Everyone accepts that Luigi Pirandello’s 1921 play is a seminal theatrical work. But how do we actually stage it today? In Rupert Goold’s 2008 revival it was, somewhat confusingly, relocated to the world of TV docudrama. This striking production, in French with English surtitles, by Emmanuel Demarcy-Mota for the Théâtre de la Ville in Paris, sticks closer to Pirandello’s text while adding its own interpretative layers.

It starts with a company rehearsing Pirandello’s The Rules of the Game. One is instantly struck by the satiric portrayal of the director as a tin god who conducts the text rather than explores it and treats his actors as if they were slaves to his will. Then the six characters arrive, demanding that their tragic story be told: one that hinges on the father’s unwittingly making love to the stepdaughter in a carefully camouflaged brothel. Intrigued and horrified, the company of actors attempt to give the tale theatrical life.

What comes across most vividly in Demarcy-Mota’s production is the essential paradox of theatre. There is something comically absurd about the actors’ initial attempts to mimic reality. They shadow the six characters, copying their every action but, when they re-create the brothel scene, it is painfully stagey. It is a point reinforced when the originals recapture the tawdry squalor of the moment when the father is caught with his pants down with his semi-naked stepdaughter. While Pirandello’s point about theatre’s falsification of reality is exactly caught, the production also demonstrates the therapeutic necessity of drama. The six characters are an unusually angry bunch, demanding their story be told as if to give it completion.

It’s a play of endless Chinese boxes, but the wittiest feature of this production is that it becomes an attack on directorial ego while being exceptionally well-directed. Yves Collet’s set and lighting make astute use of billowing screens and shadow play. The stage also features a portable rostrum, on which characters leap with athletic agility – the director to show off; the father out of anxiety to tell his story.

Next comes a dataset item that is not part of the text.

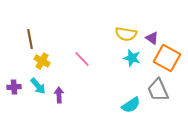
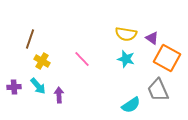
brown line: rotated 30 degrees clockwise
cyan star: moved 6 px left, 1 px down
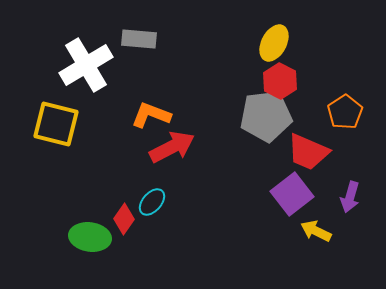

Hugues Quester lends the homburg-hatted father a rasping ferocity, as if his guilt can only be assuaged through enactment. Valérie Dashwood plays the stepdaughter as a tormented figure who yearns for her degradation to be fully known; and Alain Libolt makes Pirandello’s director a figure of suavely punctured omnipotence. It is a prime example of how a classic can be reimagined without being subverted.

• Until 7 February. Box office: 0845-120 7511. Venue: Barbican, London.